◆ **OBJECTIVE 1**:
In the review of the NES Batman game, what is the name of the opening-stage theme?
◆ **OBJECTIVE 2**:
Rewrite the listing, starting at the line containing "order: Diptera" and ending at the last line of the listing. Put "vernacular name" in place of "common name" and leave everything else unchanged.
[Start of EXCERPT TO READ]
Betraying my expectations, Batman had an instantly perceivable air of quality to it, which I might have anticipated had I been more familiar with developer SunSoft's previous works (I somehow avoided Blaster Master and didn't get a chance to play it until the middle of the decade). It looked terrific (I didn't mind a purple Batman), had a much greater depth of gameplay than I could have imagined, and boasted some pretty thoughtful level design. And yet the best part of the package was most definitely the music, which I found to be incredible--better than a movie-based game's soundtrack had any right to be. Its excellent opening-stage theme, Streets of Desolation, performed what I thought was an important job, its opening notes working to invigorate me before handing me over to the proceeding verses whose melancholic tones suddenly flipped the table, subverting my emotions and informing that this world belonged to creators whose vision expanded beyond "standard action game."

The equally powerful (though nameless) Stage 2 theme, which augmented the deadly chemical factory, was more upbeat in comparison--certainly rockin' all throughout--but nonetheless featured an underlying tone that told the same story of a pensive melancholia that permeated every part of this world. All of Batman's music worked to the same effect, really, but these two particular pieces were unmatched in their emotional conveyance; hell--I'd sometimes pop Batman into the NES only for the purpose of listening to them.

What I loved most about the soundtrack was that it didn't seek to capture the atmosphere of the movie or recall memories of its decor's Burtonesque surreality. No, it was content to be a quintessential NES creation--to celebrate the console's unforgettable aesthetic values and signify to the player that this Batman was married specifically to that little gray box and the legacy it'd leave behind.

I liked everything about those first two stages, but that's just about where my enjoyment of Batman ended. That's because SunSoft was also determined to cling tightly to another recurring NES value: Extreme difficulty (not surprising considering it was a relatively short game). By Stage 3, that is, the level design had begun to turn so cruel that Batman no longer seemed like the capable hero he previously appeared to be. The latter stages' tightly woven design only served to highlight that he wasn't nearly as dexterous as the comparable Ryu Hyabusa; mainly, he couldn't control the trajectory of his wall-jumps, which made it difficult to adjust on the fly and led to prolonged sequences of rebounding back and forth until I was able to locate the launching point necessary to propel me safely up to or over an obstacle. 

The slight stall on Batman's punches was forgivable early on when the action was mostly grounded but not so much when I was repeatedly tasked with executing series of do-or-die wall-jumps onto narrow platforms guarded by flame-throwing enemies whose weapons had little downtime. Instead, I was forced to rely on Batman's three admittedly cool secondary weapons (a batarang, a speargun and a three-direction dirk), though they had their limitations and I always seemed to be short on ammunition regardless of how generous the game was in doling out the stock-boosting item pellets.
[End of EXCERPT TO READ]
[Start of DATASET ROWS]
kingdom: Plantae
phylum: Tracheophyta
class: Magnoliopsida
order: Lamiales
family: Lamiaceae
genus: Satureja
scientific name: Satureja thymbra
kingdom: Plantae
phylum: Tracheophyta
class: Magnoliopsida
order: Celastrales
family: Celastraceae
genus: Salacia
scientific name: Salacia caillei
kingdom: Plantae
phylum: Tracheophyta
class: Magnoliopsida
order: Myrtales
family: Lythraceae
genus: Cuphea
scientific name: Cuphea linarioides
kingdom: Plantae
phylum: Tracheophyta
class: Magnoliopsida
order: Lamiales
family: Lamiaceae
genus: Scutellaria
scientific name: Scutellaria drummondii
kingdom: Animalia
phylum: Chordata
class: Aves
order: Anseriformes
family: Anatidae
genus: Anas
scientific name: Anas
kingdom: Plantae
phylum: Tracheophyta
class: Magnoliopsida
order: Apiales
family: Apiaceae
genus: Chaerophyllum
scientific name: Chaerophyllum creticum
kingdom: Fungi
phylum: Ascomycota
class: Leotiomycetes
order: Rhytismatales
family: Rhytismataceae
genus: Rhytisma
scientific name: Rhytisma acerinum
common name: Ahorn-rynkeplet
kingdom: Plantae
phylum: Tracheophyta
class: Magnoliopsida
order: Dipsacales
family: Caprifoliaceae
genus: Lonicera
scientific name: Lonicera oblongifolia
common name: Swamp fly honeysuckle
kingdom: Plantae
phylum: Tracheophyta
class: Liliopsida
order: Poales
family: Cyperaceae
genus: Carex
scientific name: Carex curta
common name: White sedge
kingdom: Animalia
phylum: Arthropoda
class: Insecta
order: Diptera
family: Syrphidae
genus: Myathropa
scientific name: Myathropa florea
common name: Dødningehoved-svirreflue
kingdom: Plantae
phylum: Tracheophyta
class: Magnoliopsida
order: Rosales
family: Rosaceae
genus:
[End of DATASET ROWS]
◆ **WORKED ANSWER 1**:
Streets of Desolation

◆ **WORKED ANSWER 2**:
order: Diptera
family: Syrphidae
genus: Myathropa
scientific name: Myathropa florea
vernacular name: Dødningehoved-svirreflue
kingdom: Plantae
phylum: Tracheophyta
class: Magnoliopsida
order: Rosales
family: Rosaceae
genus:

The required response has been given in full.